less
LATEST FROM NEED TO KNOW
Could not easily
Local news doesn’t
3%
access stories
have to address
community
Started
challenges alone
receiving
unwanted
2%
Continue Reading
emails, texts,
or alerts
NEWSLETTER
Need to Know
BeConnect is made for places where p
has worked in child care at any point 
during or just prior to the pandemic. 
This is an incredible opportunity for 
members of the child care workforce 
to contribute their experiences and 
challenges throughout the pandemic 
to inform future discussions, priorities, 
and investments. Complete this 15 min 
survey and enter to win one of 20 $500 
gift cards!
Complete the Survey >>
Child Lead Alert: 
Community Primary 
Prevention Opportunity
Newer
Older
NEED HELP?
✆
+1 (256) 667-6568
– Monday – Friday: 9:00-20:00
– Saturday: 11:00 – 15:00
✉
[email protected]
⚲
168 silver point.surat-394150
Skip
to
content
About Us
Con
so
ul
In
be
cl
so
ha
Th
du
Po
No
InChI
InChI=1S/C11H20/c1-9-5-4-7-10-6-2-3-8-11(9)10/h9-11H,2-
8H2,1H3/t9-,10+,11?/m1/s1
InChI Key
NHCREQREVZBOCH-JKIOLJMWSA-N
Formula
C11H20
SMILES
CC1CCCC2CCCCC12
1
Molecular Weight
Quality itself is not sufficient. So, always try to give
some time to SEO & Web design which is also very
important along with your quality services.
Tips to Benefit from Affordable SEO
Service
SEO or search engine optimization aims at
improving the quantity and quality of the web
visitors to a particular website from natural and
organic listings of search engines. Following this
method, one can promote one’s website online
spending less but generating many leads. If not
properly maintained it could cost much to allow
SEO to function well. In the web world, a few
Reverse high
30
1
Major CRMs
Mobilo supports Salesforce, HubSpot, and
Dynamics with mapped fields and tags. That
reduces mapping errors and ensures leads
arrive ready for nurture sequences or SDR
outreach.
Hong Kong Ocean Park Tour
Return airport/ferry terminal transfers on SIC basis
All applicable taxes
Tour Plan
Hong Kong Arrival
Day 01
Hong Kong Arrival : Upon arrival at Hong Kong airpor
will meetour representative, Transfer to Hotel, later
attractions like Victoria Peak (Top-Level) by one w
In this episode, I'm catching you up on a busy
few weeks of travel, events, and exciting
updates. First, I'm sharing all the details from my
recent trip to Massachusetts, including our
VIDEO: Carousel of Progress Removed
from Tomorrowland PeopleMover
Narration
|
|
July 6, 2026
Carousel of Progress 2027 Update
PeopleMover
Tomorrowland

## [To do]
Quote the data word for word, starting at its first line and stopping after the line that contains "during or just prior to the pandemic.".

## [Exercise response]
less
LATEST FROM NEED TO KNOW
Could not easily
Local news doesn’t
3%
access stories
have to address
community
Started
challenges alone
receiving
unwanted
2%
Continue Reading
emails, texts,
or alerts
NEWSLETTER
Need to Know
BeConnect is made for places where p
has worked in child care at any point 
during or just prior to the pandemic. 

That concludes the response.